» Given instruction A: In the excerpt on tracking page moves, write out word for word the passage that opens with the words "22:21, 19 November" and closes with "the move earlier.".

>> begin Excerpt provided

22:21, 19 November 2013 (UTC)


Pages started in sandbox[edit]

OK. While I'm waiting for queries to get counts of article creations by user experience, I'll start working out how I'm going to figure out if an article started in a user sandbox. Sadly, because of lameness in the logging table (see #50784) we can't track page moves easily, but due to a brilliant observation by superm401, I found that page moves result in a revision being stored with a machine generated edit summary. This automatically generated edit summary should lend itself to easy analysis. Sadly, it will also involve a scan of the entire revision and archive tables.

First, let's look for an example page move comment and then lets figure out how long MediaWiki has been doing this. I just grabbed the appropriate revision from en:GroupLens Research corresponding to the move earlier.

> select rev_comment from revision where rev_id = 336269292;
+-----------------------------------------------------------------------------------------------------+
| rev_comment                                                                                         |
+-----------------------------------------------------------------------------------------------------+
| moved [[User:EpochFail/Grouplens Lab]] to [[GroupLens Research]]: Article ready for main namespace. |
+-----------------------------------------------------------------------------------------------------+
1 row in set (0.04 sec)
/moved \[\[([^\]]+)\]\] to \[\[([^\]]+)\]\]:.*/

I think I might just grab all of the revisions that match this regex and throw them into a table that I can work with easier.


Here we go:

SELECT 
    rev_id,
    page_id,
    page_namespace,
    page_title,
    rev_user AS user_id,
    rev_user_text AS user_text,
    rev_timestamp,
    rev_comment
FROM revision
INNER JOIN page ON rev_page = page_id
WHERE rev_comment RLIKE "moved \[\[([^\]]+)\]\] to \[\[([^\]]+)\]\]:.*"
UNION
SELECT
    ar_rev_id AS rev_id,
    ar_page_id AS page_id,
    ar_namespace AS page_namespace,
    ar_title AS page_title,
    ar_user AS user_id,
    ar_user_text AS user_text,
    ar_timestamp AS rev_timestamp,
    ar_comment AS rev_comment
FROM archive
WHERE ar_comment RLIKE "moved \[\[([^\]]+)\]\] to \[\[([^\]]+)\]\]:.*";

>> end Excerpt provided
>> begin Stored rows

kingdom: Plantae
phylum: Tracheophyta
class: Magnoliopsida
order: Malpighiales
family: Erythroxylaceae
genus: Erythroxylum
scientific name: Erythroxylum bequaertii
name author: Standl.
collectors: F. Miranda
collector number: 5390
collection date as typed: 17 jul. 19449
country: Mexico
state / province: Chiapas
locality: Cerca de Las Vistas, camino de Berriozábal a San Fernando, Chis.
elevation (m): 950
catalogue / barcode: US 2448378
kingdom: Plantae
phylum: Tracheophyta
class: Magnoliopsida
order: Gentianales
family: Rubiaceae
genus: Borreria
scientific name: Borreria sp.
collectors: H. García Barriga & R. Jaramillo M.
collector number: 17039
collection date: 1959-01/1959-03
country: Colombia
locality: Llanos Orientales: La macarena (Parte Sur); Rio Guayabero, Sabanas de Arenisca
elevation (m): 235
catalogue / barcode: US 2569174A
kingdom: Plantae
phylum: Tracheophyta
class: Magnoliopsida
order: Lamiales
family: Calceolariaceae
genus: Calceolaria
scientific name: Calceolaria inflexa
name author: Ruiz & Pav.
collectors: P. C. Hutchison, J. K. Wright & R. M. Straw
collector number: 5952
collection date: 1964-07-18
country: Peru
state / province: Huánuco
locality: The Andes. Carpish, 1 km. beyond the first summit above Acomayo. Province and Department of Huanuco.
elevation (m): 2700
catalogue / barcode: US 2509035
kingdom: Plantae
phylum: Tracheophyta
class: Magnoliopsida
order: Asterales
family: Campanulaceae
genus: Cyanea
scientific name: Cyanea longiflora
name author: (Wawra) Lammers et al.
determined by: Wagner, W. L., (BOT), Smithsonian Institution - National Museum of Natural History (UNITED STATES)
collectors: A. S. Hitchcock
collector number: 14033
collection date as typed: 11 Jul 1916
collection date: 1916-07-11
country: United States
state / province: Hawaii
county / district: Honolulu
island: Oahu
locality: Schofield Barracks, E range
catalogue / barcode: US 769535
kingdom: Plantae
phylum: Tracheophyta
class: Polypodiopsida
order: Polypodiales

>> end Stored rows

» Given instruction B: From the rows, pull out the lines running from the one containing "collector number: 17039" through the one containing "locality: Schofield Barracks, E range", and reproduce them word for word.

» Exercise response A:
22:21, 19 November 2013 (UTC)


Pages started in sandbox[edit]

OK. While I'm waiting for queries to get counts of article creations by user experience, I'll start working out how I'm going to figure out if an article started in a user sandbox. Sadly, because of lameness in the logging table (see #50784) we can't track page moves easily, but due to a brilliant observation by superm401, I found that page moves result in a revision being stored with a machine generated edit summary. This automatically generated edit summary should lend itself to easy analysis. Sadly, it will also involve a scan of the entire revision and archive tables.

First, let's look for an example page move comment and then lets figure out how long MediaWiki has been doing this. I just grabbed the appropriate revision from en:GroupLens Research corresponding to the move earlier.

» Exercise response B:
collector number: 17039
collection date: 1959-01/1959-03
country: Colombia
locality: Llanos Orientales: La macarena (Parte Sur); Rio Guayabero, Sabanas de Arenisca
elevation (m): 235
catalogue / barcode: US 2569174A
kingdom: Plantae
phylum: Tracheophyta
class: Magnoliopsida
order: Lamiales
family: Calceolariaceae
genus: Calceolaria
scientific name: Calceolaria inflexa
name author: Ruiz & Pav.
collectors: P. C. Hutchison, J. K. Wright & R. M. Straw
collector number: 5952
collection date: 1964-07-18
country: Peru
state / province: Huánuco
locality: The Andes. Carpish, 1 km. beyond the first summit above Acomayo. Province and Department of Huanuco.
elevation (m): 2700
catalogue / barcode: US 2509035
kingdom: Plantae
phylum: Tracheophyta
class: Magnoliopsida
order: Asterales
family: Campanulaceae
genus: Cyanea
scientific name: Cyanea longiflora
name author: (Wawra) Lammers et al.
determined by: Wagner, W. L., (BOT), Smithsonian Institution - National Museum of Natural History (UNITED STATES)
collectors: A. S. Hitchcock
collector number: 14033
collection date as typed: 11 Jul 1916
collection date: 1916-07-11
country: United States
state / province: Hawaii
county / district: Honolulu
island: Oahu
locality: Schofield Barracks, E range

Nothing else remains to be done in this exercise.